Dataset entries
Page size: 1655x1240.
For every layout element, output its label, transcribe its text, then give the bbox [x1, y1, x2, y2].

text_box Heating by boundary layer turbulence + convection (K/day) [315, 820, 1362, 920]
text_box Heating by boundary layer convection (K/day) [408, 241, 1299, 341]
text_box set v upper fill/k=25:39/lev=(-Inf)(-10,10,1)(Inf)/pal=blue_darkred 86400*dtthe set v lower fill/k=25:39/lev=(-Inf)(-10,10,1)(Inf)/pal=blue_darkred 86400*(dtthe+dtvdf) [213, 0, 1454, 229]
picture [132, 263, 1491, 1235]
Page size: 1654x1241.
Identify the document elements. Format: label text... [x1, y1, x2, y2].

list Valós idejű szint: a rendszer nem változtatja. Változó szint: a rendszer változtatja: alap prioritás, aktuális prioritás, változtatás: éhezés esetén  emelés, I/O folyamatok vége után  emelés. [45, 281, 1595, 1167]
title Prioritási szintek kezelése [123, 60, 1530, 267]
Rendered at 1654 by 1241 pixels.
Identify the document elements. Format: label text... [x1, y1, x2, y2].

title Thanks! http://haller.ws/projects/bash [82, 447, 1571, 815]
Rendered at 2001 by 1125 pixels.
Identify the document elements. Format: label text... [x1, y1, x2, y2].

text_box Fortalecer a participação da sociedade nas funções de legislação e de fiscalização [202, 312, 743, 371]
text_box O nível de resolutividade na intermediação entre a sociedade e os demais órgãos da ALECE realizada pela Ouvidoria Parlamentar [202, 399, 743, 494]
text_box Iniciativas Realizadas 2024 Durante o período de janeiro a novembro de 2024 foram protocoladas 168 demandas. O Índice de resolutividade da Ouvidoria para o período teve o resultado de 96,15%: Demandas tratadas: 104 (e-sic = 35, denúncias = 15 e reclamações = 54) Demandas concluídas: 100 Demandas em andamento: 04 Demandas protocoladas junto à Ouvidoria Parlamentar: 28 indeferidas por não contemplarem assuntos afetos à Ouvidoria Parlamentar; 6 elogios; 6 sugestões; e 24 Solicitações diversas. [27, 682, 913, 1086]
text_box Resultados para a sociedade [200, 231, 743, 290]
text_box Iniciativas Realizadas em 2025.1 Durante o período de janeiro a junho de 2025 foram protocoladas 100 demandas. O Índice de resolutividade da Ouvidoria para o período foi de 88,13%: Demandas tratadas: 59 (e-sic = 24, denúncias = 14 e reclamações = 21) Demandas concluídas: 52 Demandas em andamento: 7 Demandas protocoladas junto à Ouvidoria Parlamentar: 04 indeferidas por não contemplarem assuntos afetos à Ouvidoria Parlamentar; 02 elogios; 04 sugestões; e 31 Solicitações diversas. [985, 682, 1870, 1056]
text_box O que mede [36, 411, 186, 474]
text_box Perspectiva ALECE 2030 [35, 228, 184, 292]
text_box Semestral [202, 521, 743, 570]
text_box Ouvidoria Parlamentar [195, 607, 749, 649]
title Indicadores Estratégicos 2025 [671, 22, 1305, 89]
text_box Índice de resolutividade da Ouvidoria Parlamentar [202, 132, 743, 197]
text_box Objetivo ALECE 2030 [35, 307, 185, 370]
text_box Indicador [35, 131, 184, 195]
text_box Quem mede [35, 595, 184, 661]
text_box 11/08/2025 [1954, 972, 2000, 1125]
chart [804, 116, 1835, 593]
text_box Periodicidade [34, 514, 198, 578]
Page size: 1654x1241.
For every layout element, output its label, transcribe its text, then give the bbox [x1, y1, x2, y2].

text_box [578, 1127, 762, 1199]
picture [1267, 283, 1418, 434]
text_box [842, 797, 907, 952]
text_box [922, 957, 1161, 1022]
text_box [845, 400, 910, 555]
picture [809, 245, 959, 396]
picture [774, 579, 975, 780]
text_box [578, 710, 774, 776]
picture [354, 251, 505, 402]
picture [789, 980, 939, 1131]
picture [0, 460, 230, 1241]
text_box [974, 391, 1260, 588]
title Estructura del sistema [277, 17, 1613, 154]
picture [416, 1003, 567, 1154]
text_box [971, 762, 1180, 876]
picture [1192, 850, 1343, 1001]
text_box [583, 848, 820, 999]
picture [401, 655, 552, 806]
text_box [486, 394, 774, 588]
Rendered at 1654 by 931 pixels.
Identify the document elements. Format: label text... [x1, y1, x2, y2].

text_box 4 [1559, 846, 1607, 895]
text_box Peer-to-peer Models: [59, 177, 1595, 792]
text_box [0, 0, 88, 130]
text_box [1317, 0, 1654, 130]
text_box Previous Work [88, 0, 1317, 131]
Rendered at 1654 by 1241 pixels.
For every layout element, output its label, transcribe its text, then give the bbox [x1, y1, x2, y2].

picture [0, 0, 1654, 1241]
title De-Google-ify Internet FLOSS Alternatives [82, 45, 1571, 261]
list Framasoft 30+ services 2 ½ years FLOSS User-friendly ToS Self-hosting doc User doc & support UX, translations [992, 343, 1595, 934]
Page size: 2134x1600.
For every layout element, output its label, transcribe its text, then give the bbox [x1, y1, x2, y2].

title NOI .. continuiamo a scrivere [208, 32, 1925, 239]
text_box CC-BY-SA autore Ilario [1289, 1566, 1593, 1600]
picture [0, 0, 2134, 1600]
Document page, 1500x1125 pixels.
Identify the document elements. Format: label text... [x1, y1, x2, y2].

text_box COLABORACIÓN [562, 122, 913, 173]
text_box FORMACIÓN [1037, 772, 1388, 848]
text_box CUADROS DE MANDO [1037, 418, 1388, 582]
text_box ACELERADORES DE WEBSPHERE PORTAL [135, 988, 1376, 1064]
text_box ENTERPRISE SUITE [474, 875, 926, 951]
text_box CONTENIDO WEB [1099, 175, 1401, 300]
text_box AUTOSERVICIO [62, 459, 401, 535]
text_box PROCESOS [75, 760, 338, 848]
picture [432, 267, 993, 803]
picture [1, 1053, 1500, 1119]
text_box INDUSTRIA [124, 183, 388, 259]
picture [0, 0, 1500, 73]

* **PROBLEM TO WORK ON**:
Can you copy every line of all the entries above, word for word?

* **WRITTEN ANSWER**:
Page size: 1655x1240.
For every layout element, output its label, transcribe its text, then give the bbox [x1, y1, x2, y2].

text_box Heating by boundary layer turbulence + convection (K/day) [315, 820, 1362, 920]
text_box Heating by boundary layer convection (K/day) [408, 241, 1299, 341]
text_box set v upper fill/k=25:39/lev=(-Inf)(-10,10,1)(Inf)/pal=blue_darkred 86400*dtthe set v lower fill/k=25:39/lev=(-Inf)(-10,10,1)(Inf)/pal=blue_darkred 86400*(dtthe+dtvdf) [213, 0, 1454, 229]
picture [132, 263, 1491, 1235]
Page size: 1654x1241.
Identify the document elements. Format: label text... [x1, y1, x2, y2].

list Valós idejű szint: a rendszer nem változtatja. Változó szint: a rendszer változtatja: alap prioritás, aktuális prioritás, változtatás: éhezés esetén  emelés, I/O folyamatok vége után  emelés. [45, 281, 1595, 1167]
title Prioritási szintek kezelése [123, 60, 1530, 267]
Rendered at 1654 by 1241 pixels.
Identify the document elements. Format: label text... [x1, y1, x2, y2].

title Thanks! http://haller.ws/projects/bash [82, 447, 1571, 815]
Rendered at 2001 by 1125 pixels.
Identify the document elements. Format: label text... [x1, y1, x2, y2].

text_box Fortalecer a participação da sociedade nas funções de legislação e de fiscalização [202, 312, 743, 371]
text_box O nível de resolutividade na intermediação entre a sociedade e os demais órgãos da ALECE realizada pela Ouvidoria Parlamentar [202, 399, 743, 494]
text_box Iniciativas Realizadas 2024 Durante o período de janeiro a novembro de 2024 foram protocoladas 168 demandas. O Índice de resolutividade da Ouvidoria para o período teve o resultado de 96,15%: Demandas tratadas: 104 (e-sic = 35, denúncias = 15 e reclamações = 54) Demandas concluídas: 100 Demandas em andamento: 04 Demandas protocoladas junto à Ouvidoria Parlamentar: 28 indeferidas por não contemplarem assuntos afetos à Ouvidoria Parlamentar; 6 elogios; 6 sugestões; e 24 Solicitações diversas. [27, 682, 913, 1086]
text_box Resultados para a sociedade [200, 231, 743, 290]
text_box Iniciativas Realizadas em 2025.1 Durante o período de janeiro a junho de 2025 foram protocoladas 100 demandas. O Índice de resolutividade da Ouvidoria para o período foi de 88,13%: Demandas tratadas: 59 (e-sic = 24, denúncias = 14 e reclamações = 21) Demandas concluídas: 52 Demandas em andamento: 7 Demandas protocoladas junto à Ouvidoria Parlamentar: 04 indeferidas por não contemplarem assuntos afetos à Ouvidoria Parlamentar; 02 elogios; 04 sugestões; e 31 Solicitações diversas. [985, 682, 1870, 1056]
text_box O que mede [36, 411, 186, 474]
text_box Perspectiva ALECE 2030 [35, 228, 184, 292]
text_box Semestral [202, 521, 743, 570]
text_box Ouvidoria Parlamentar [195, 607, 749, 649]
title Indicadores Estratégicos 2025 [671, 22, 1305, 89]
text_box Índice de resolutividade da Ouvidoria Parlamentar [202, 132, 743, 197]
text_box Objetivo ALECE 2030 [35, 307, 185, 370]
text_box Indicador [35, 131, 184, 195]
text_box Quem mede [35, 595, 184, 661]
text_box 11/08/2025 [1954, 972, 2000, 1125]
chart [804, 116, 1835, 593]
text_box Periodicidade [34, 514, 198, 578]
Page size: 1654x1241.
For every layout element, output its label, transcribe its text, then give the bbox [x1, y1, x2, y2].

text_box [578, 1127, 762, 1199]
picture [1267, 283, 1418, 434]
text_box [842, 797, 907, 952]
text_box [922, 957, 1161, 1022]
text_box [845, 400, 910, 555]
picture [809, 245, 959, 396]
picture [774, 579, 975, 780]
text_box [578, 710, 774, 776]
picture [354, 251, 505, 402]
picture [789, 980, 939, 1131]
picture [0, 460, 230, 1241]
text_box [974, 391, 1260, 588]
title Estructura del sistema [277, 17, 1613, 154]
picture [416, 1003, 567, 1154]
text_box [971, 762, 1180, 876]
picture [1192, 850, 1343, 1001]
text_box [583, 848, 820, 999]
picture [401, 655, 552, 806]
text_box [486, 394, 774, 588]
Rendered at 1654 by 931 pixels.
Identify the document elements. Format: label text... [x1, y1, x2, y2].

text_box 4 [1559, 846, 1607, 895]
text_box Peer-to-peer Models: [59, 177, 1595, 792]
text_box [0, 0, 88, 130]
text_box [1317, 0, 1654, 130]
text_box Previous Work [88, 0, 1317, 131]
Rendered at 1654 by 1241 pixels.
For every layout element, output its label, transcribe its text, then give the bbox [x1, y1, x2, y2].

picture [0, 0, 1654, 1241]
title De-Google-ify Internet FLOSS Alternatives [82, 45, 1571, 261]
list Framasoft 30+ services 2 ½ years FLOSS User-friendly ToS Self-hosting doc User doc & support UX, translations [992, 343, 1595, 934]
Page size: 2134x1600.
For every layout element, output its label, transcribe its text, then give the bbox [x1, y1, x2, y2].

title NOI .. continuiamo a scrivere [208, 32, 1925, 239]
text_box CC-BY-SA autore Ilario [1289, 1566, 1593, 1600]
picture [0, 0, 2134, 1600]
Document page, 1500x1125 pixels.
Identify the document elements. Format: label text... [x1, y1, x2, y2].

text_box COLABORACIÓN [562, 122, 913, 173]
text_box FORMACIÓN [1037, 772, 1388, 848]
text_box CUADROS DE MANDO [1037, 418, 1388, 582]
text_box ACELERADORES DE WEBSPHERE PORTAL [135, 988, 1376, 1064]
text_box ENTERPRISE SUITE [474, 875, 926, 951]
text_box CONTENIDO WEB [1099, 175, 1401, 300]
text_box AUTOSERVICIO [62, 459, 401, 535]
text_box PROCESOS [75, 760, 338, 848]
picture [432, 267, 993, 803]
picture [1, 1053, 1500, 1119]
text_box INDUSTRIA [124, 183, 388, 259]
picture [0, 0, 1500, 73]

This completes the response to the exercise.